Zak Bagans was just another working stiff peddling cell phones for a giant corporation when he found his calling. A highly unusual and scary one.
For seven straight nights he woke to a woman screaming his full name. Odder still considering he lived alone in his Trenton, Mich., apartment. On the last night he had been asleep on his stomach when he was once again awaken in the same manner. This time it felt like something was on his back pinning him down. After about 30 seconds, Bagans felt like he could move again. He flipped over and immediately faced the shadow figure of a woman at the foot of his bed. To this day it’s still a moment he has trouble describing.
“It’s like having contact with an alien,” Bagans said during a recent phone interview. “I don’t think this was just some random experience with a ghost. I think whatever prayers I was saying (at the time) were answered. This was my purpose.”
Bagans’ fate was sort of sealed when he returned to Michigan two years later for a visit, after having moved to Las Vegas. He took a video camera back to that apartment complex, gained entry to his old unit thanks to a friendly maintenance man and showed him what he had written on the inside of a cabinet door: “This place is haunted” along with his name and the date. Bagans told the maintenance worker about his experience. That’s when the man revealed that a woman who lived there before Bagans had killed herself in the bathtub.
“That for me kind of validated my experience,” Bagans said. “Once I heard that, I was really hooked on doing this forever.”

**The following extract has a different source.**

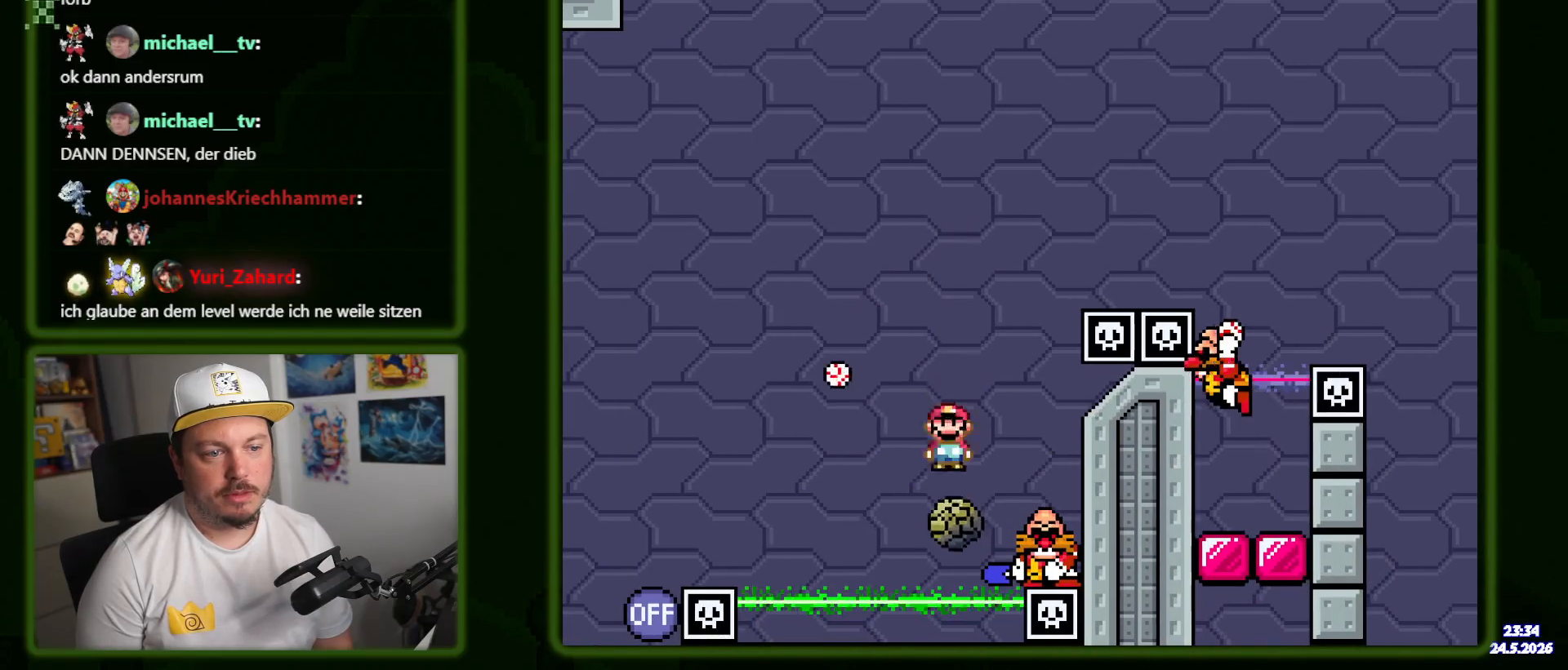
{"buttons": ["X"], "events": [[150, "A", "up"]]}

He went on to host the paranormal reality series “Ghost Adventures,” now in its seventh season on the Travel Channel. It has taken Bagans and fellow ghost hunters Nick Groff and Aaron Goodwin all over the world investigating some of the most notorious haunted locales. They’ve used some of the latest technology to capture what they consider aural and visual proof of the existence of the supernatural.
“The level of communication (with spirits) I get now is what drives me,” Bagans said. “That is what’s groundbreaking in this field.”

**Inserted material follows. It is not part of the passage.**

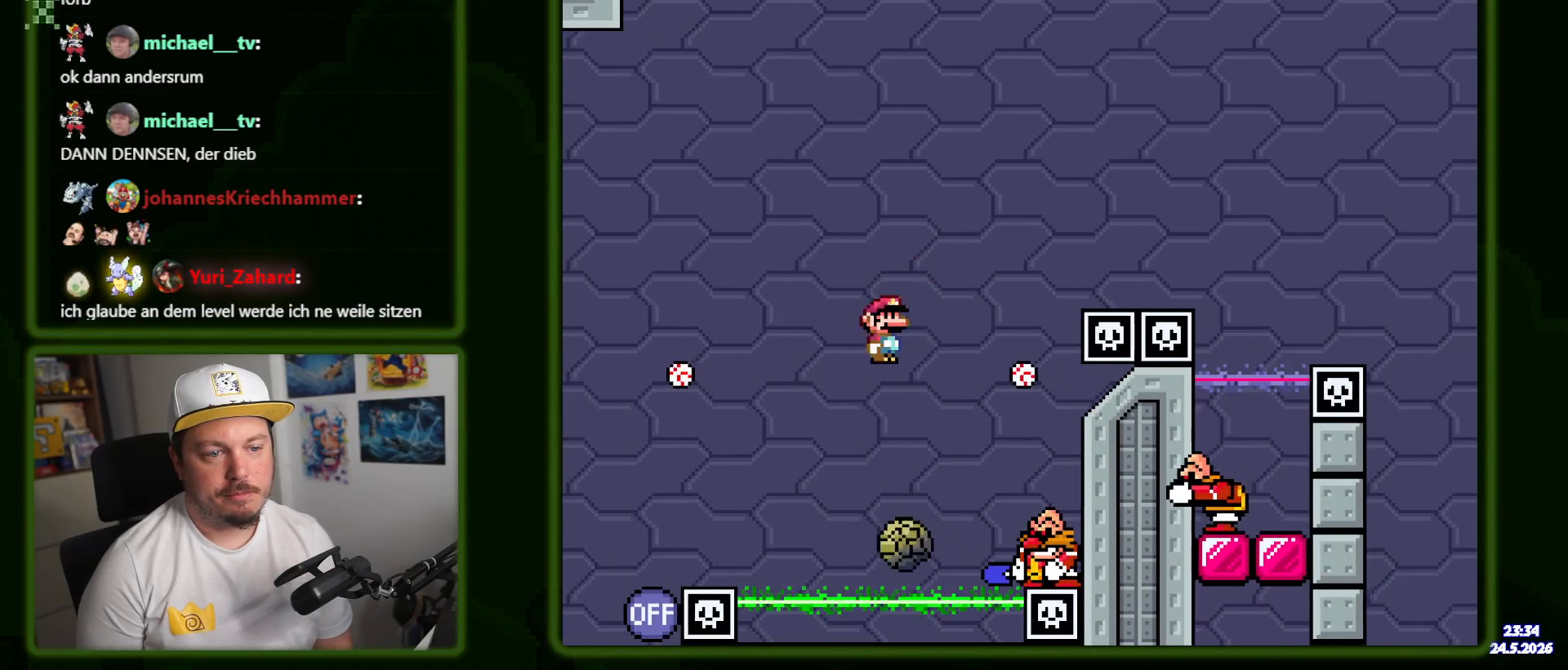
{"buttons": ["A", "X", "DPAD_RIGHT"], "events": [[17, "A", "down"], [150, "DPAD_LEFT", "down"], [250, "DPAD_LEFT", "up"], [317, "DPAD_RIGHT", "down"]]}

One of his favorite devices is the SB7 Spirit Box, which sweeps through radio waves at a rapid clip to catch any interference. Bagans has used it numerous times to capture what’s believed to be spirits answering his questions.
“I don’t care who believes and who doesn’t,” he said of his results. “I know what we’re getting are voices that we can’t explain. I don’t know whose voices they are, but they aren’t of the living. We need to listen to them.”
Bagans concocted an interesting way to do just that. He collaborated with EDM pioneer Praga Khan (of Lords of Acid) to create an album of music built around these spirit voices. NecroFusion features 11 tracks, each telling a story of a departed soul and featuring actual electronic voice phenomena (EVP) that Bagans has recorded on his adventures. Khan’s music — both eerie and engaging — is meant to reflect the emotions Bagans felt during these experiences.
One of those on NecroFusion is titled “Poor Pearl.” It’s about 22-year-old Pearl Bryan of Indiana, whose decapitated body was found in 1896 near a slaughterhouse, on a site where supposed devil worship was conducted. It’s now the location of Bobby Mackey’s Music World near Cincinnati, considered one of the most haunted nightclubs in the country.
On “Poor Pearl,” Bagans is heard stating, “I think Pearl is safe now from her killers.” An EVP recording of a voice replying, “Is she?” follows.
NecroFusion isn’t just a project to satiate Bagans’ affinity for music, but a way for these voices to be heard. He believes just by listening to them, they can finally be at peace.
“They’ve wanted to say these things since they may have died under mysterious circumstances or took their own life,” Bagans said. “They just want to be heard so they can move on. Hearing these voices can not only help us understand the afterlife, but help them rest.”